• **Excerpted records**:
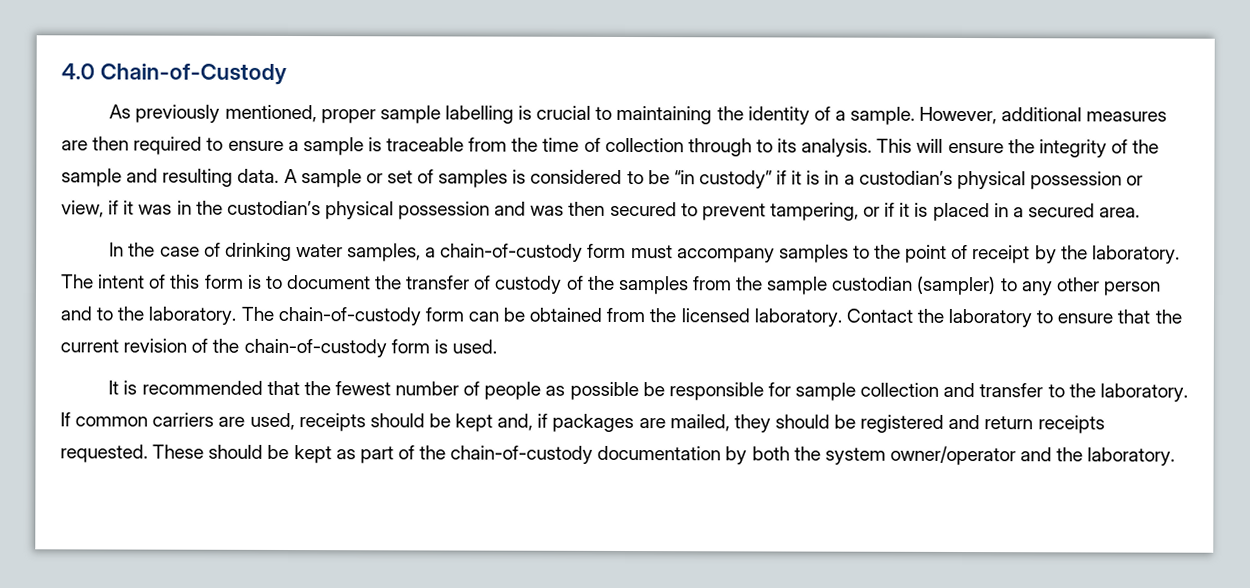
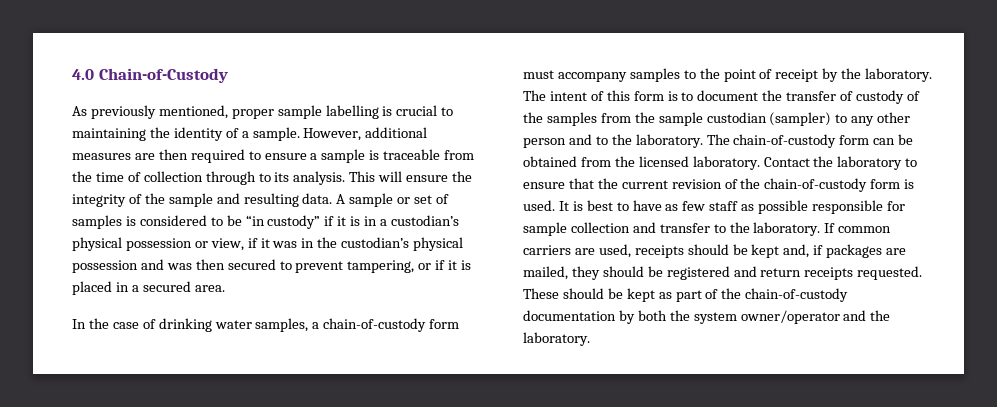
(497, 346) // -> (555, 205) none
[141,380,542,400] recommended that the fewest number of people -> [586,200,739,211] best to have as few staff
[642,382,665,397] be -> (809, 207) none

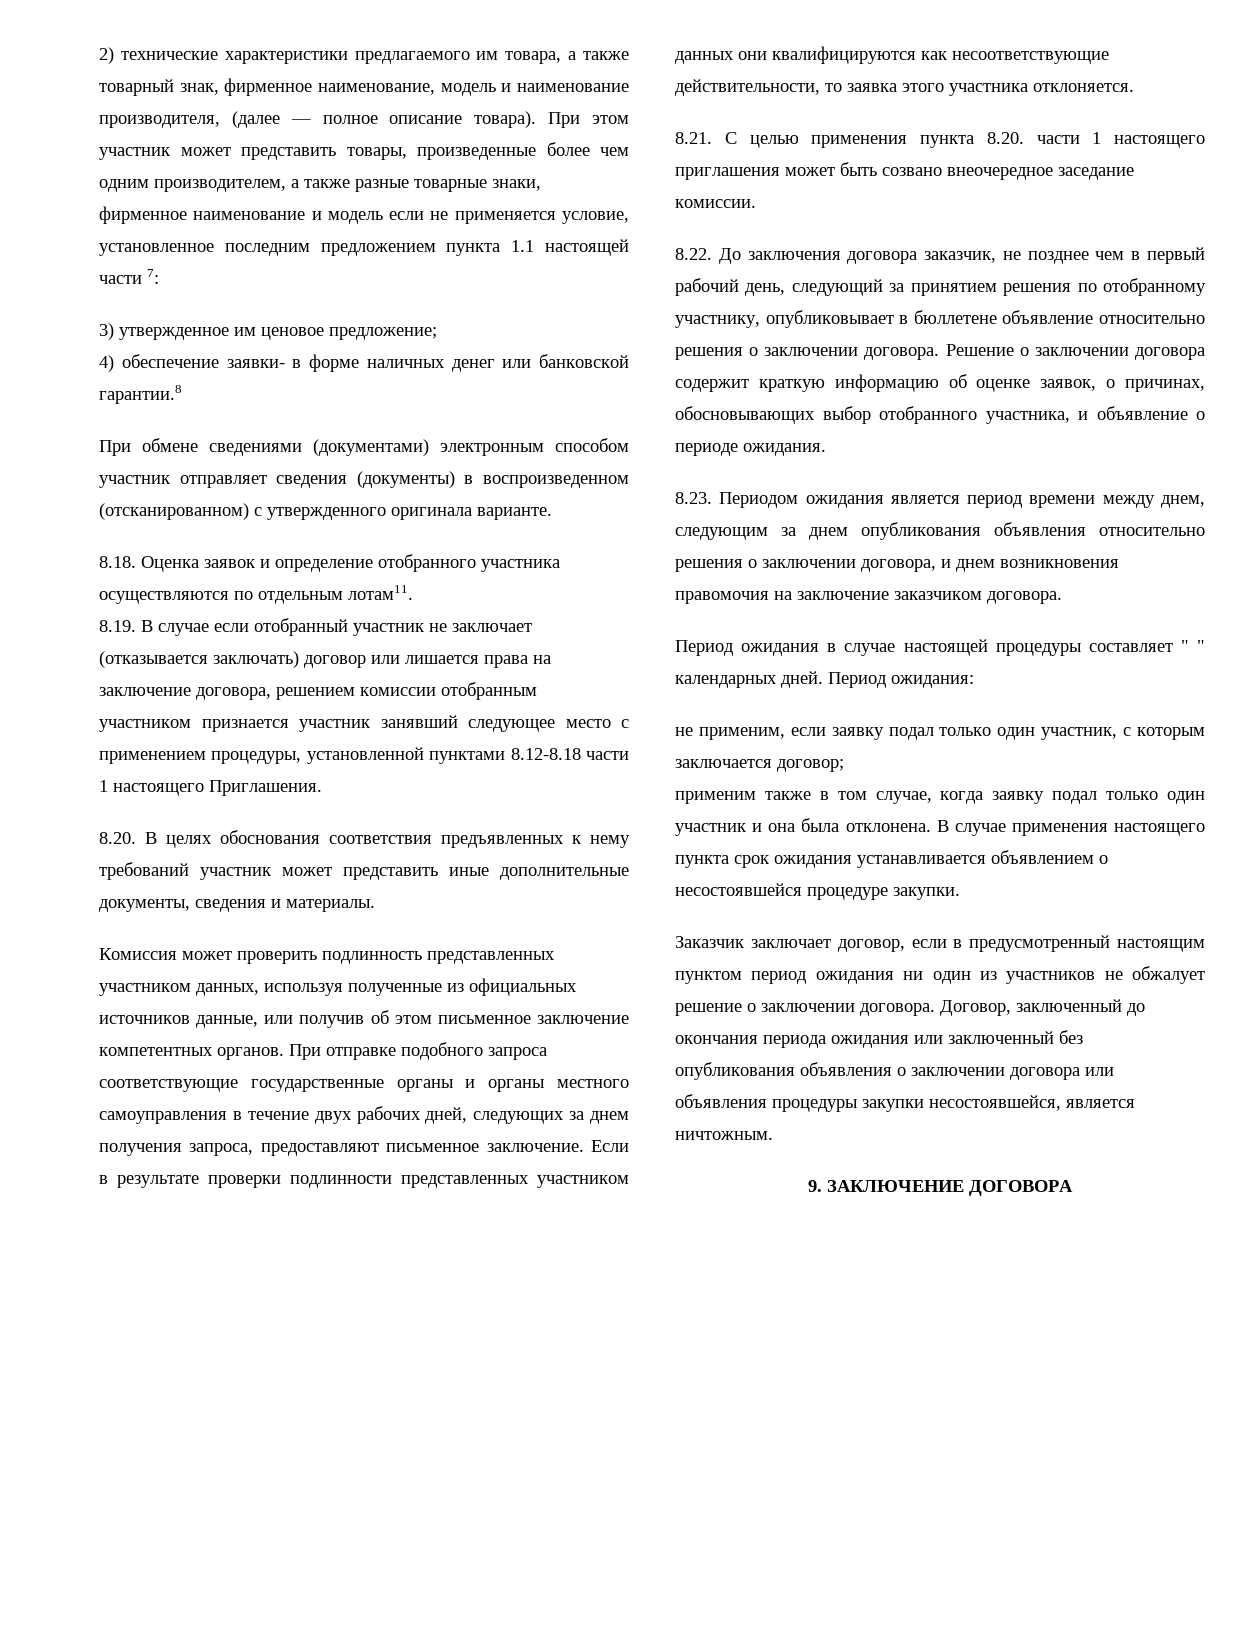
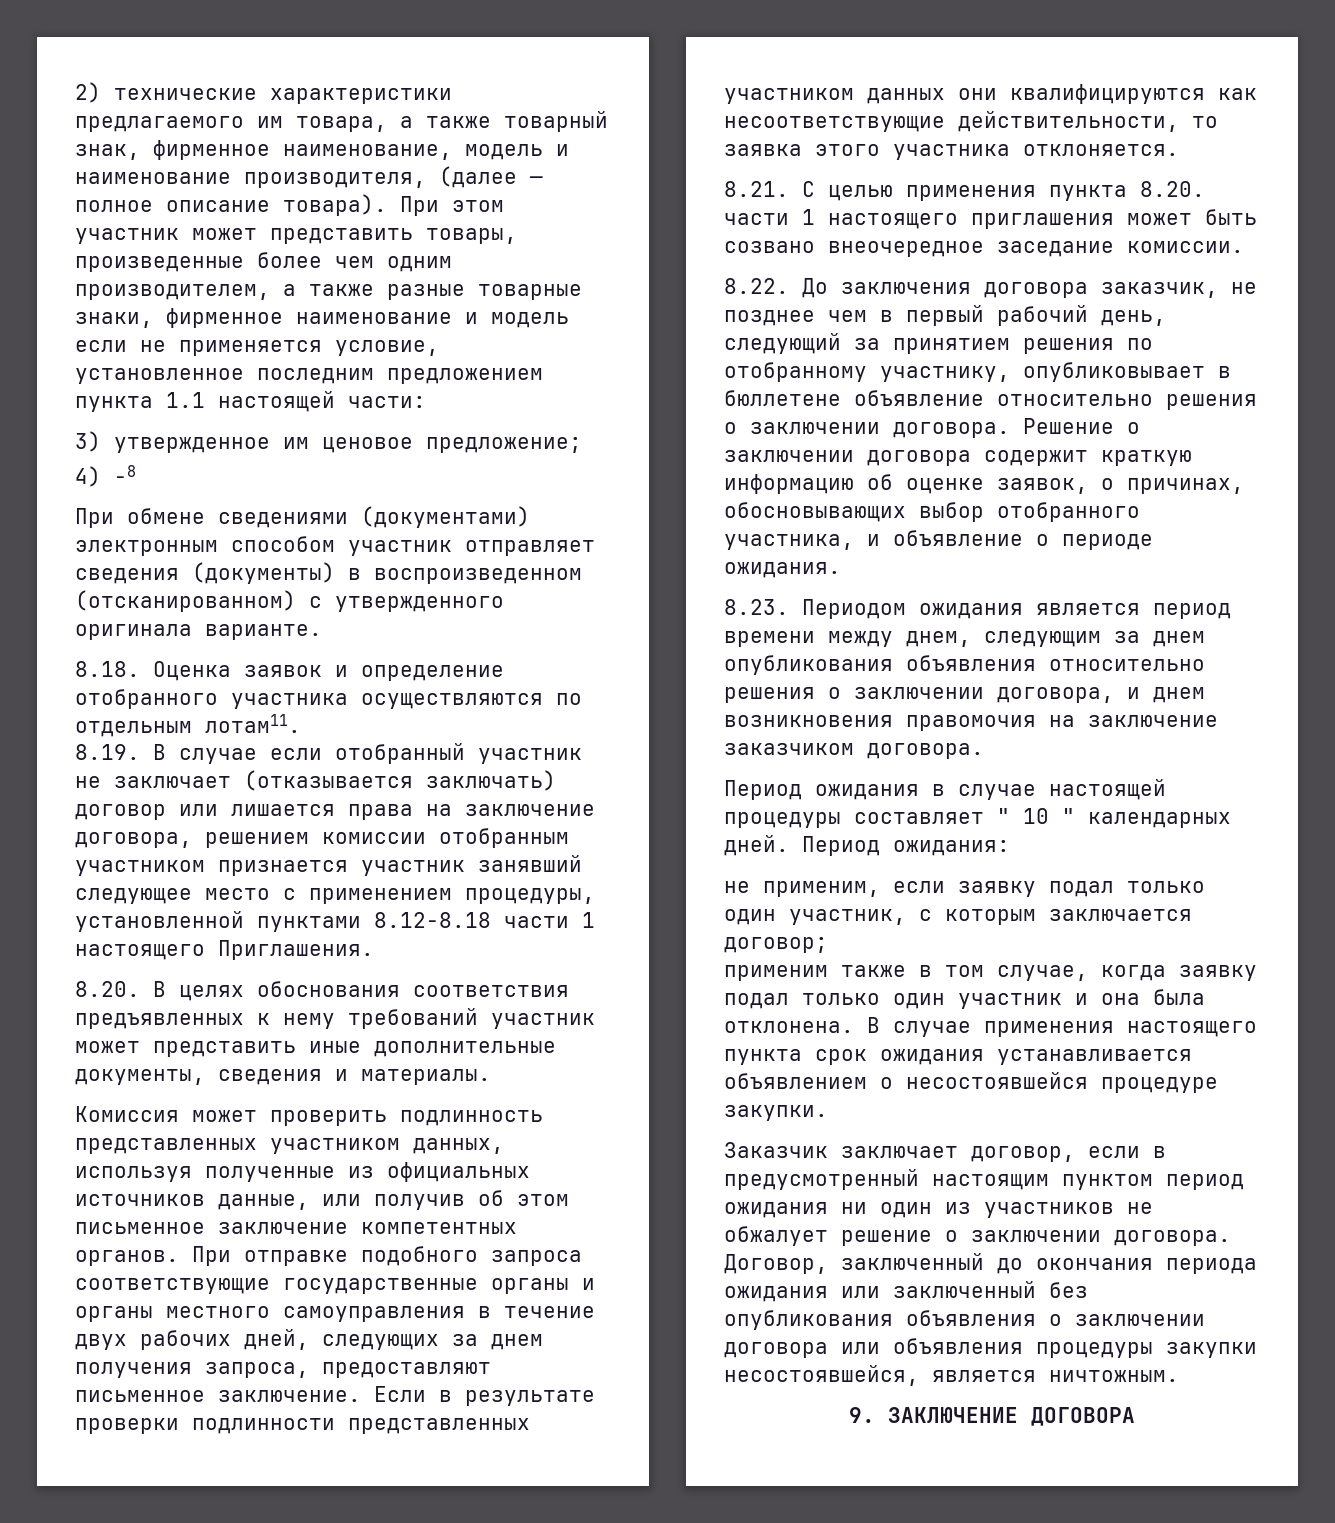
[99,269,159,284] части 7: -> [348,396,426,408] части:
[121,354,629,372] [99,385,182,404] обеспечение заявки- в форме наличных денег или банковской гарантии.8 -> [114,465,136,484] -8
(1189, 646) none -> [1023,808,1049,824] 10

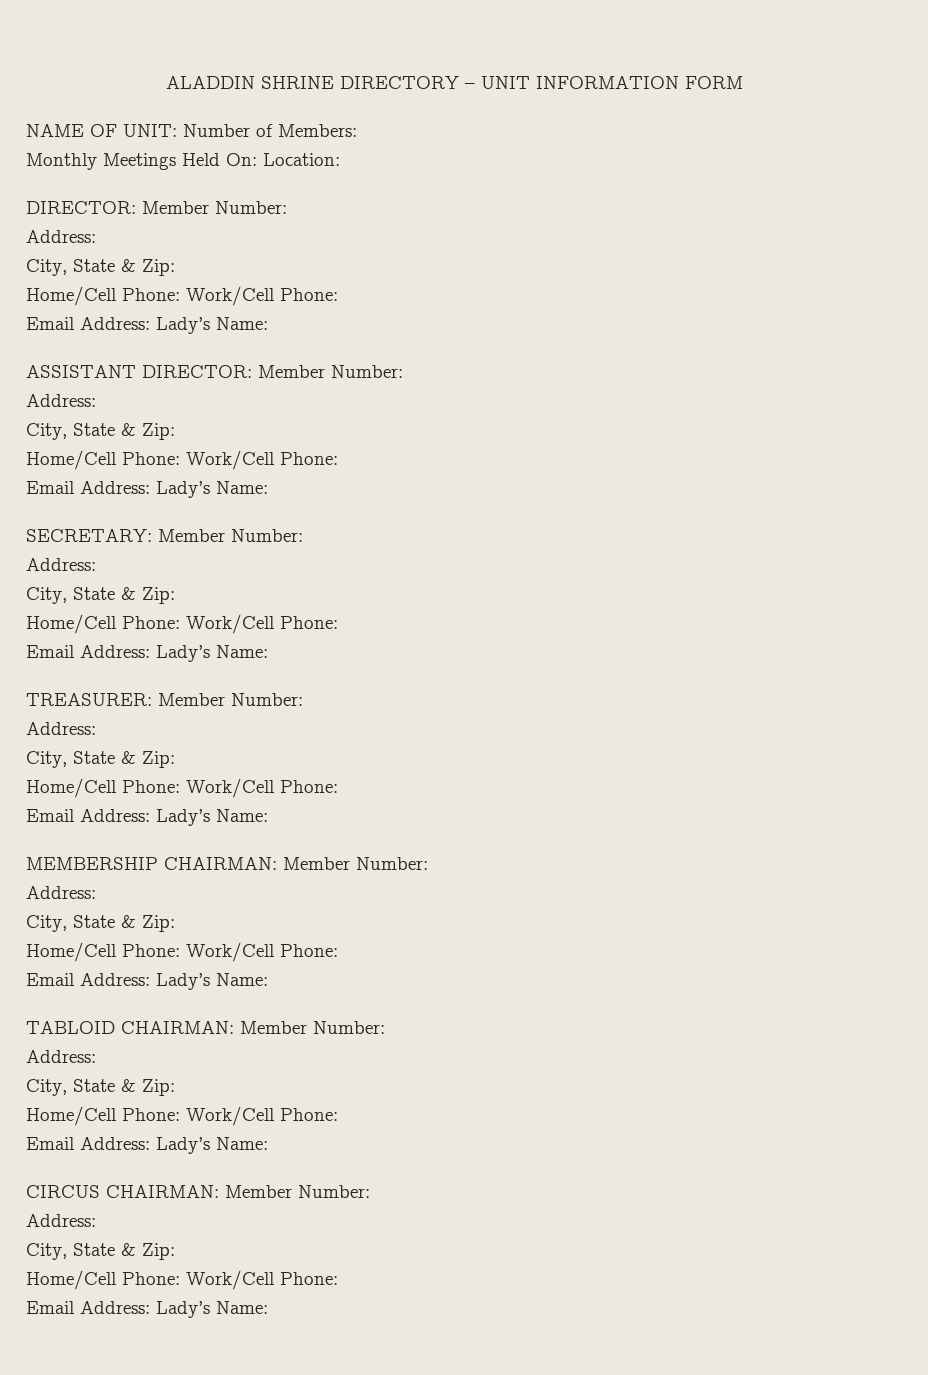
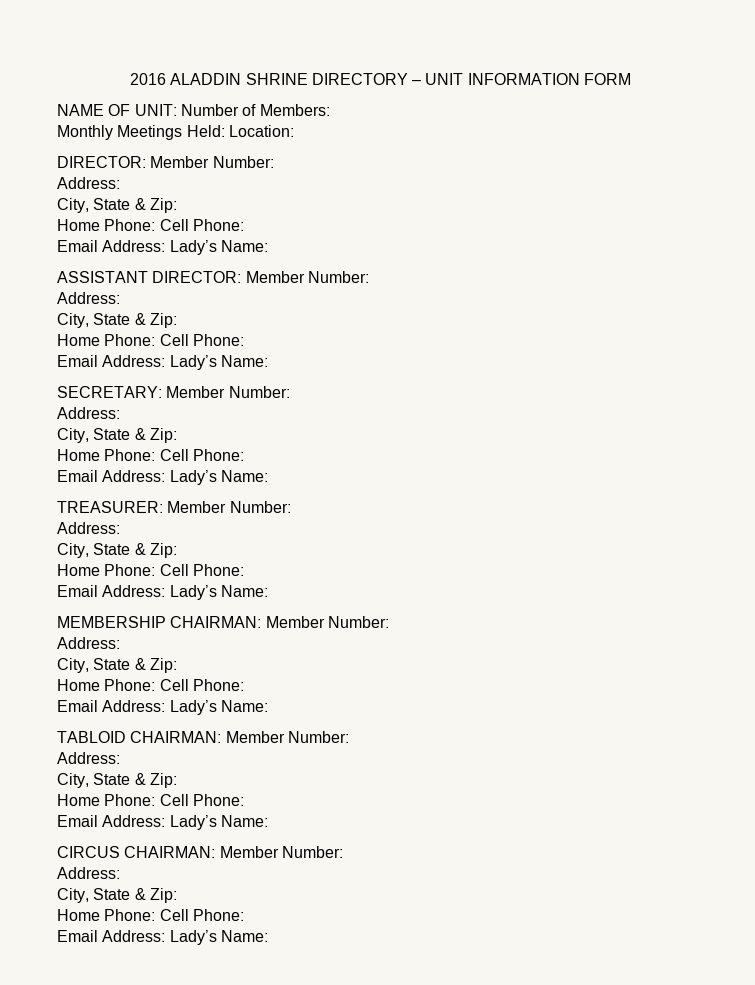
(165, 82) none -> [129,73,166,85] 2016
[182,153,257,166] Held On: -> [186,125,225,137] Held:
[26,286,275,306] Home/Cell Phone: Work/Cell -> [57,219,189,231] Home Phone: Cell
[26,450,275,470] Home/Cell Phone: Work/Cell -> [57,334,189,346] Home Phone: Cell
[26,614,275,634] Home/Cell Phone: Work/Cell -> [57,449,189,461] Home Phone: Cell
[26,778,275,798] Home/Cell Phone: Work/Cell -> [57,564,189,576] Home Phone: Cell
[26,942,275,962] Home/Cell Phone: Work/Cell -> [57,679,189,691] Home Phone: Cell
[26,1106,275,1126] Home/Cell Phone: Work/Cell -> [57,794,189,806] Home Phone: Cell
[26,1270,275,1290] Home/Cell Phone: Work/Cell -> [57,909,189,921] Home Phone: Cell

• **Your objective**: Exactly as they stand, retype all the entries, but omit the pictures.

• **Written response**:
(497, 346) // -> (555, 205) none
[141,380,542,400] recommended that the fewest number of people -> [586,200,739,211] best to have as few staff
[642,382,665,397] be -> (809, 207) none

[99,269,159,284] части 7: -> [348,396,426,408] части:
[121,354,629,372] [99,385,182,404] обеспечение заявки- в форме наличных денег или банковской гарантии.8 -> [114,465,136,484] -8
(1189, 646) none -> [1023,808,1049,824] 10

(165, 82) none -> [129,73,166,85] 2016
[182,153,257,166] Held On: -> [186,125,225,137] Held:
[26,286,275,306] Home/Cell Phone: Work/Cell -> [57,219,189,231] Home Phone: Cell
[26,450,275,470] Home/Cell Phone: Work/Cell -> [57,334,189,346] Home Phone: Cell
[26,614,275,634] Home/Cell Phone: Work/Cell -> [57,449,189,461] Home Phone: Cell
[26,778,275,798] Home/Cell Phone: Work/Cell -> [57,564,189,576] Home Phone: Cell
[26,942,275,962] Home/Cell Phone: Work/Cell -> [57,679,189,691] Home Phone: Cell
[26,1106,275,1126] Home/Cell Phone: Work/Cell -> [57,794,189,806] Home Phone: Cell
[26,1270,275,1290] Home/Cell Phone: Work/Cell -> [57,909,189,921] Home Phone: Cell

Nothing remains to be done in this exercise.